Another golf course that probably won't be redeveloped is Sembawang Country Club. For starters, it's located right between Sembawang Airbase and Nee Soon Camp.

Plus, as stated in the 2014 MinLaw press release, the land is under Mindef and doesn't have a lease expiry.

Some golf courses are not feasible for redevelopment

Some golf courses are too close to nature reserves, and are less accessible for residents.
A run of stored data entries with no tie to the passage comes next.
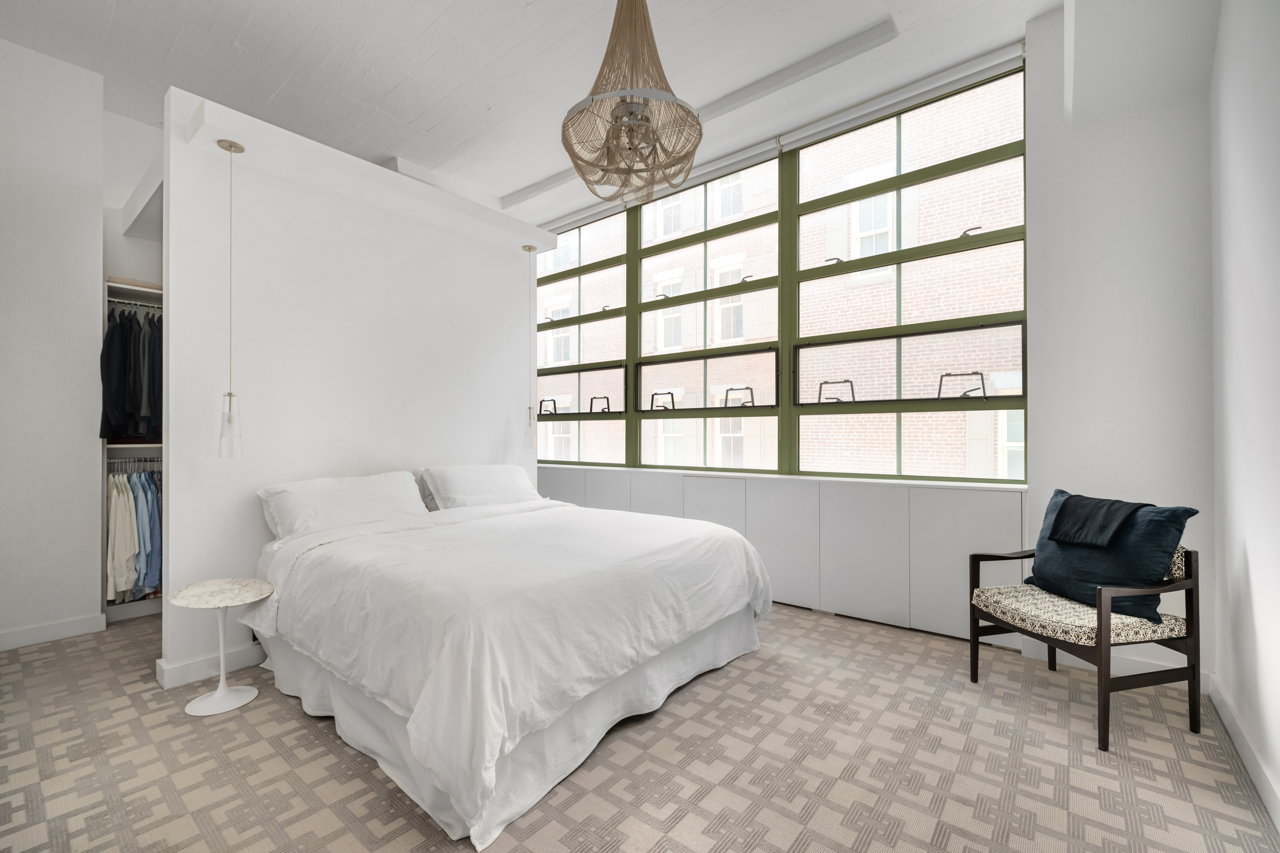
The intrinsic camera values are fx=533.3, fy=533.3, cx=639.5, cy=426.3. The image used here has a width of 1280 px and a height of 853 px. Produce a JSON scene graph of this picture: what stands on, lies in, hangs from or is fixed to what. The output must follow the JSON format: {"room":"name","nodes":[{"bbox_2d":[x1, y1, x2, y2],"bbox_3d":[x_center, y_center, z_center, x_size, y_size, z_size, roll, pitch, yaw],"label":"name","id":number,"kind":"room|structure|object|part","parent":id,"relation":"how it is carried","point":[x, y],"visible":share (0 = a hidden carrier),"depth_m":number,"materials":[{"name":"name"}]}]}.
{"room":"bedroom","nodes":[
{"label":"bedroom","id":0,"kind":"room"},
{"bbox_2d":[0,33,109,650],"bbox_3d":[-3.960,-0.492,2.579,0.185,3.486,1.968,-1,-1,39],"label":"left wall","id":1,"kind":"structure","parent":0,"point":[3,411],"depth_m":3.09,"materials":[{"name":"white paint"}]},
{"bbox_2d":[0,612,107,650],"bbox_3d":[-3.810,1.184,2.585,0.016,0.104,1.706,-1,-1,39],"label":"baseboard","id":2,"kind":"structure","parent":1,"relation":"attached to","point":[18,633],"depth_m":3.09,"materials":[{"name":"white paint"}]},
{"bbox_2d":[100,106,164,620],"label":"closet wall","id":3,"kind":"structure","parent":0,"point":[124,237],"depth_m":3.56,"materials":[{"name":"white paint"}]},
{"bbox_2d":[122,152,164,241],"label":"ceiling beam","id":4,"kind":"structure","parent":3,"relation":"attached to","point":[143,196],"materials":[{"name":"white paint"}]},
{"bbox_2d":[160,88,542,690],"bbox_3d":[-1.600,-0.157,3.431,0.146,2.777,2.234,-1,-1,39],"label":"partition wall","id":5,"kind":"structure","parent":0,"point":[502,267],"depth_m":2.98,"materials":[{"name":"white paint"}]},
{"bbox_2d":[155,641,267,689],"bbox_3d":[-1.588,1.181,3.379,0.127,0.107,2.261,-1,-1,39],"label":"baseboard","id":6,"kind":"structure","parent":5,"relation":"attached to","point":[181,670],"depth_m":2.61,"materials":[{"name":"white paint"}]},
{"bbox_2d":[213,137,245,458],"bbox_3d":[-1.945,-0.606,2.534,0.126,1.481,0.122,-1,-1,39],"label":"pendant lamp","id":7,"kind":"object","parent":5,"relation":"hanging from","point":[231,145],"visible":0.99,"depth_m":2.52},
{"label":"glass shade","id":8,"kind":"part","parent":7,"relation":"part of","materials":[{"name":"clear glass"}]},
{"bbox_2d":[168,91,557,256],"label":"wall ledge","id":9,"kind":"object","parent":5,"relation":"attached to","point":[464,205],"visible":0.9,"depth_m":2.93,"materials":[{"name":"white paint"}]},
{"bbox_2d":[521,250,537,451],"bbox_3d":[-0.832,-0.560,3.994,0.128,1.481,0.125,-1,-1,39],"label":"pendant light","id":10,"kind":"object","parent":5,"relation":"hanging from","point":[529,424],"visible":0.98,"depth_m":3.98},
{"bbox_2d":[0,0,1083,230],"bbox_3d":[-0.770,-2.179,2.438,6.076,0.123,4.828,-1,-1,39],"label":"ceiling","id":11,"kind":"structure","parent":0,"point":[412,115],"depth_m":3.10,"materials":[{"name":"white paint"}]},
{"bbox_2d":[560,0,702,207],"bbox_3d":[-0.033,-1.534,2.145,0.596,1.222,0.600,-1,-1,39],"label":"chandelier","id":12,"kind":"object","parent":11,"relation":"hanging from","point":[692,115],"visible":1,"depth_m":2.06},
{"bbox_2d":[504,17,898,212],"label":"ceiling beam","id":13,"kind":"structure","parent":11,"relation":"attached to","point":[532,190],"depth_m":3.38,"materials":[{"name":"white paint"}]},
{"bbox_2d":[0,601,1279,852],"bbox_3d":[-0.728,1.272,2.404,5.757,0.103,4.796,-1,-1,39],"label":"carpeted floor","id":14,"kind":"structure","parent":0,"point":[710,695],"depth_m":1.91,"materials":[{"name":"beige carpet"}]},
{"bbox_2d":[102,281,163,622],"bbox_3d":[-3.209,0.183,3.874,0.471,2.114,1.071,-1,-1,39],"label":"closet shelving","id":15,"kind":"object","parent":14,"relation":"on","point":[121,289],"visible":0.22,"depth_m":3.51,"materials":[{"name":"white"}]},
{"bbox_2d":[106,456,162,472],"bbox_3d":[-3.333,0.247,3.522,0.127,0.078,0.446,-1,-1,39],"label":"clothes rod","id":16,"kind":"object","parent":15,"relation":"attached to","point":[124,461],"visible":0.6,"depth_m":3.52,"materials":[{"name":"silver metal"}]},
{"bbox_2d":[105,464,163,602],"bbox_3d":[-3.187,0.658,3.584,0.691,0.866,0.809,-1,-1,39],"label":"hanging clothes","id":17,"kind":"object","parent":16,"relation":"hanging from","point":[144,483],"visible":0.43,"depth_m":3.34,"materials":[{"name":"fabric"}]},
{"bbox_2d":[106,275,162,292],"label":"shelf","id":18,"kind":"object","parent":15,"relation":"on","point":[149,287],"visible":0.42,"depth_m":3.42,"materials":[{"name":"wood"}]},
{"bbox_2d":[107,297,162,309],"bbox_3d":[-3.282,-0.811,3.580,0.042,0.034,0.573,-1,-1,39],"label":"clothes rod","id":19,"kind":"object","parent":15,"relation":"attached to","point":[121,302],"visible":0.63,"depth_m":3.51,"materials":[{"name":"silver metal"}]},
{"bbox_2d":[100,300,163,442],"bbox_3d":[-3.179,-0.370,3.520,0.474,0.892,0.565,-1,-1,39],"label":"hanging clothes","id":20,"kind":"object","parent":19,"relation":"hanging from","point":[126,409],"visible":0.56,"depth_m":3.36,"materials":[{"name":"black fabric"}]},
{"bbox_2d":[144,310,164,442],"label":"dark jacket","id":21,"kind":"object","parent":19,"relation":"hanging from","point":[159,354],"visible":0.43,"depth_m":3.39,"materials":[{"name":"fabric"}]},
{"bbox_2d":[168,578,274,716],"bbox_3d":[-1.861,0.980,2.384,0.387,0.503,0.381,-1,-1,39],"label":"side table","id":22,"kind":"object","parent":14,"relation":"on","point":[221,638],"visible":0.99,"depth_m":2.35,"materials":[{"name":"white stone"}]},
{"bbox_2d":[247,481,775,848],"bbox_3d":[-0.598,0.841,2.805,2.076,0.732,2.092,-1,-1,39],"label":"bed","id":23,"kind":"object","parent":14,"relation":"on","point":[504,518],"visible":0.98,"depth_m":2.02,"materials":[{"name":"white fabric"}]},
{"bbox_2d":[258,469,428,539],"bbox_3d":[-1.592,0.433,2.946,0.385,0.324,0.811,-1,-1,39],"label":"pillow","id":24,"kind":"object","parent":23,"relation":"on","point":[346,491],"visible":0.89,"depth_m":2.82,"materials":[{"name":"white fabric"}]},
{"bbox_2d":[417,463,542,510],"bbox_3d":[-1.052,0.421,3.641,0.399,0.320,0.826,-1,-1,39],"label":"pillow","id":25,"kind":"object","parent":23,"relation":"on","point":[452,483],"visible":0.89,"depth_m":3.48,"materials":[{"name":"white fabric"}]},
{"bbox_2d":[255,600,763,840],"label":"bed skirt","id":26,"kind":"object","parent":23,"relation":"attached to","point":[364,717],"visible":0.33,"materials":[{"name":"white fabric"}]},
{"bbox_2d":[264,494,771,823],"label":"duvet","id":27,"kind":"object","parent":23,"relation":"on","point":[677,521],"visible":0.76,"depth_m":1.99,"materials":[{"name":"white fabric"}]},
{"bbox_2d":[537,465,1025,645],"bbox_3d":[0.323,0.809,4.302,4.501,0.867,0.313,-1,-1,39],"label":"built-in cabinet","id":28,"kind":"object","parent":14,"relation":"on","point":[955,543],"visible":0.62,"depth_m":3.35,"materials":[{"name":"white paint"}]},
{"bbox_2d":[968,513,1205,751],"bbox_3d":[1.907,0.803,2.333,0.552,0.841,0.619,0,-1,-13],"label":"armchair","id":29,"kind":"object","parent":14,"relation":"on","point":[1010,558],"visible":0.83,"depth_m":2.12,"materials":[{"name":"black wood"}]},
{"bbox_3d":[1.887,0.801,2.358,0.641,0.107,0.589,0,-1,-13],"label":"seat cushion","id":30,"kind":"part","parent":29,"relation":"part of","materials":[{"name":"beige fabric"}]},
{"bbox_2d":[1027,488,1199,623],"bbox_3d":[2.011,0.546,2.335,0.275,0.464,0.572,0,-1,-10],"label":"pillow","id":31,"kind":"object","parent":29,"relation":"on","point":[1165,528],"visible":0.75,"depth_m":2.20,"materials":[{"name":"blue fabric"}]},
{"bbox_2d":[1044,493,1144,548],"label":"throw blanket","id":32,"kind":"object","parent":31,"relation":"on","point":[1103,506],"visible":0.98,"depth_m":2.32,"materials":[{"name":"fabric"}]},
{"bbox_2d":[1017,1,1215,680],"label":"wall","id":33,"kind":"structure","parent":0,"point":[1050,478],"depth_m":2.64,"materials":[{"name":"white paint"}]},
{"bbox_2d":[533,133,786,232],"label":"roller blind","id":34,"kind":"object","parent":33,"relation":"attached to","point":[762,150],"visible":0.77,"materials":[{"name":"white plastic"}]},
{"bbox_2d":[528,57,1026,481],"bbox_3d":[0.463,-0.809,4.485,4.590,2.478,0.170,-1,-1,39],"label":"window","id":35,"kind":"structure","parent":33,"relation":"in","point":[963,160],"depth_m":3.85,"materials":[{"name":"clear glass"}]},
{"bbox_2d":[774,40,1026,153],"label":"roller blind","id":36,"kind":"object","parent":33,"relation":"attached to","point":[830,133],"visible":0.98,"depth_m":3.34,"materials":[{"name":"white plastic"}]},
{"bbox_2d":[1009,636,1202,688],"bbox_3d":[2.318,1.164,2.641,0.776,0.106,0.017,-1,-1,39],"label":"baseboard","id":37,"kind":"structure","parent":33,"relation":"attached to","point":[1135,672],"depth_m":2.61,"materials":[{"name":"white paint"}]},
{"bbox_2d":[1208,0,1279,822],"bbox_3d":[1.324,-0.496,0.726,0.189,3.413,4.381,-1,-1,39],"label":"right wall","id":38,"kind":"structure","parent":0,"point":[1256,570],"depth_m":1.87,"materials":[{"name":"white paint"}]},
{"bbox_2d":[1206,673,1279,828],"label":"baseboard","id":39,"kind":"structure","parent":38,"relation":"attached to","point":[1228,712],"depth_m":1.87,"materials":[{"name":"white paint"}]},
{"label":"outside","id":40,"kind":"structure","parent":0,"visible":0},
{"bbox_2d":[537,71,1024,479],"label":"brick building","id":41,"kind":"structure","parent":40,"point":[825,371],"depth_m":10.18,"materials":[{"name":"brick"}]},
{"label":"window","id":42,"kind":"part","parent":41,"relation":"part of","materials":[{"name":"glass"}]},
{"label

So it might actually be better that they remain in their current state.

(It's probably also a good idea to keep a few golf courses in the country, so that Singapore remains attractive to the rich, who are the main demographic of the sport.)

Golf courses bring some benefits to the ecosystem

While golf courses have environmental impacts, a CNA article quoted Assistant Professor Perrine Hamel from NTU's Asian School of the Environment that they can also provide ecosystem services and support biodiversity.

She added that redeveloping golf courses near "ecologically sensitive areas" can disrupt the balance.

Examples of such golf courses include Singapore Island Country Club at the Bukit and Island locations.

Both leases had expired initially in Dec 2021, but were renewed to Dec 2030 for the Bukit course and Dec 2040 for the Island course.

(The other 18-hole course at Sime is now under Keppel Club, but its lease also expires in 2030.) 

These golf courses are not feasible to be redeveloped for housing as they are located next to MacRitchie Reservoir, Upper Peirce Reservoir and Lower Peirce Reservoir –p which are all part of the Central Water Catchment.

Moreover, as stated in the 2019 URA Master Plan, there are already land plots next to them that are designated for residential use.

These include Windsor Nature Park next to the Island golf course, and the area near Sime Road and Adam Drive next to the Bukit and Sime golf courses.

Likewise, because of its proximity to the Upper Seletar Reservoir (which is also part of the Central Water Catchment), we probably won't see the Mandai Executive Golf Course get redeveloped for residential use.

According to the 2014 MinLaw press release, the land is held in trust by PUB, so it doesn't have a lease expiry.

On the other hand, a 2021 Straits Times article quoted a PUB spokesman that the agency had decided to return the land to the state. So it remains to be seen if it continues to be used as a golf course.

In the same vein, there's a low likelihood that we'll see the National Service Resort and Country Club (NSRCC) at Kranji course get redeveloped for housing.

Given that it's sandwiched between Kranji Reservoir and the farms at Lim Chu Kang, the site is not accessible enough for future residents.

But if it ever gets redeveloped, it makes more sense if it's turned into a farm, rather than BTOs and condos. This is especially since Singapore aims to increase its local food production.

Similarly, in the case of Seletar Country Club, it's right between Lower Seletar Reservoir and Seletar Airport, making it an unconducive area to be built for housing.